DOCUMENT SECTION:
"""

I think the challenges arising out of President Lee Bollinger's declaration and decisions are demanding but not impossible. They call not only for adjustments in the conceptual framework of journalism education at Columbia, but they likely call for restructuring a number of hoary financial and administrative practices. So the ambition is high and the inertia and resistance are correspondingly powerful. The force of such inertia is reflected in part in the published attacks on programs in the research-based study of media and statements expressing loyalty to newsroom/workshop training venues — as if the former would be truly contemplated and the latter foolishly discarded.

My advice to the President and to the Task Force is on the conceptual, not the administrative and financial, side of the equation. Here is what I advise:

  1. Trust your instincts, which originate in a belief that apprentice journalists should benefit from continuing contact with university disciplines. Think broadly from a rich conception of the relationship between journalism and the university and then edit to manageable tasks. Speaking broadly, the desire to blend journalism and university disciplines and immerse journalism students in them follows from a practical understanding. Moral philosophy is the parent of journalism ethics; from political theory comes the judgment and understandings appropriate to democratic life; and from literature comes a superior sense of language and a love of the methods of story-telling. Each of these contributes to journalism's methodology. Similarly the study of issues in such areas as domestic and foreign policy, the economy, international relations and trade, art and culture, and democratic institutions and processes enlarges the expressive range of working journalists.
  2. Recognize that much of what already exists is strong and should be preserved.

"""

STORED DATA:
"""

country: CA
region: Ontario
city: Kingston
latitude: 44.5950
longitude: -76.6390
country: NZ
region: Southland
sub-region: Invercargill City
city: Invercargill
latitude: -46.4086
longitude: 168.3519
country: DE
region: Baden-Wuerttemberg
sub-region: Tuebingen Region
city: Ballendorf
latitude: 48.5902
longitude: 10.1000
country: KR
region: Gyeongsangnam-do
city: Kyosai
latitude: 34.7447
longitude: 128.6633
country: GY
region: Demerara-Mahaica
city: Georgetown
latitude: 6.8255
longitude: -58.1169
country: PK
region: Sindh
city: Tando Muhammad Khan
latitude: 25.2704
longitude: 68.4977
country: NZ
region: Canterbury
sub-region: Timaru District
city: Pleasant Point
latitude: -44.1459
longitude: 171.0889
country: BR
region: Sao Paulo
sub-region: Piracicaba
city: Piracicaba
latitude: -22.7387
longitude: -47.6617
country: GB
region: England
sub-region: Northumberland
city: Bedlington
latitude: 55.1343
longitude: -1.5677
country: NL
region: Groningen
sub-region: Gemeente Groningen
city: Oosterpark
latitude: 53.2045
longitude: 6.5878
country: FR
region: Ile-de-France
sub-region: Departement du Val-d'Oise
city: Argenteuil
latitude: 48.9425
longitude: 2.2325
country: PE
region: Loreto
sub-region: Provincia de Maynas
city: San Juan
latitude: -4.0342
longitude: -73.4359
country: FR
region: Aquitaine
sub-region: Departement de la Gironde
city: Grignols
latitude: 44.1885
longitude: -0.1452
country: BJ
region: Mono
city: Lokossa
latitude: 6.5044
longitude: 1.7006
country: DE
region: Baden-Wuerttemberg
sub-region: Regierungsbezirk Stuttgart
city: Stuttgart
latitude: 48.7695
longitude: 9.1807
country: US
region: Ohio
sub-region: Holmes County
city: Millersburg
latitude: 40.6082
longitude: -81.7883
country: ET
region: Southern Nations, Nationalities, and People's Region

"""

TASK SET:
a. Do the following statements agree with the passage on journalism education? For each, answer yes or no and quote the words of the passage that decide it. (i) The writer's advice concerns the administrative and financial side of the matter. (ii) Moral philosophy is called the parent of journalism ethics. (iii) The writer judges the challenges to be impossible.
b. Quote the passage on journalism education word for word, from "I think the" down to "latter foolishly discarded.".
c. Write what comes next in the passage on journalism education, starting after its final sentence.

EXERCISE RESULTS:
a.
(i) No: "My advice to the President and to the Task Force is on the conceptual, not the administrative and financial, side of the equation."
(ii) Yes: "Moral philosophy is the parent of journalism ethics"
(iii) No: "are demanding but not impossible"

b.
I think the challenges arising out of President Lee Bollinger's declaration and decisions are demanding but not impossible. They call not only for adjustments in the conceptual framework of journalism education at Columbia, but they likely call for restructuring a number of hoary financial and administrative practices. So the ambition is high and the inertia and resistance are correspondingly powerful. The force of such inertia is reflected in part in the published attacks on programs in the research-based study of media and statements expressing loyalty to newsroom/workshop training venues — as if the former would be truly contemplated and the latter foolishly discarded.

c.
  3. As curricular re-thinking begins, encourage your colleagues to postpone using, if there is any residual temptation to deploy them, the terms "media" and "mass communication." These terms (and subjects) belong naturally to the curriculum, but are inappropriate foundations from which to begin imaging the architecture of a curriculum in journalism. As starting points, they promote the further bureaucratization of both the practice and the study of journalism because they refer to the settings within which journalism occurs rather than the activity itself. Journalism is a specific and complex form of thinking and expression. It is a cousin of literature and history, not sociology. Stick initially with journalism and insist, as all other disciplines do, on a detailed conception of what it is.


  4. Journalism is a specific and complex form of thinking and expression. It is a cousin of literature and history, not sociology.

  5. Remember that the coordinates of a good education for journalism comprise, like the practice of journalism, a fundamental concern with news, and a corresponding concern with the acquisition of complex methods of knowing, representation, and analysis. An education for journalism should promote a thoughtful understanding and capacity for news judgment, a solid grounding in methods of evidence-gathering and fact assessment, a strong capacity for literary and/or visual forms of representation, and the ability to apply the forms of understanding born in the academy to the problems of the here and now.
  6. To put the matter a little differently, a university program in journalism should be constructed to prepare individuals for work as reporters, writers, and critics. The reporter in the journalist is concerned fundamentally with the news as it is discovered, breaks, and unfolds and the gathering of facts to support its description; the writer in the journalist creates faithful documents and narrates - eloquently - with superior literary skill and with the collaboration of visual journalists engaged in parallel representational tasks; the critic in the journalist judges the significance of things and adds layers of meaning to their description.
  7. So in re-designing or amending the curriculum, continue to think of the city desk and the activities it sets in motion. But think also of the forensic skills that mark the reporting of Seymour Hersh, the narrative abilities of Joan Didion, the linguistic marks of the journalism of Pete Hamill, the political criticism of E.J. Dionne, the social criticism of Lewis Lapham, and the language of musical criticism spoken by Billie Taylor. Think also of the graphic and design achievements of such professionals as Nigel Holmes and Mario Garcia. Think of the best documentaries produced by America's best film-makers and the work of the best photographers.


  8. Remember also that journalism can encourage the university disciplines themselves to be disciplined.


  9. Having imagined these capacities and achievements and expanded the vision of journalism, thicken the core program by incorporating into it strong literary, moral, and methodological elements. Imagine at the same time the scholarship or formalized knowledge that supports such teaching as the "Editor's Lexicon"-- the language, in short, that captures and expresses the experience of making, knowing, and judging journalistic work and reflects a sense of responsibility and stewardship for its quality, standards, and best practices.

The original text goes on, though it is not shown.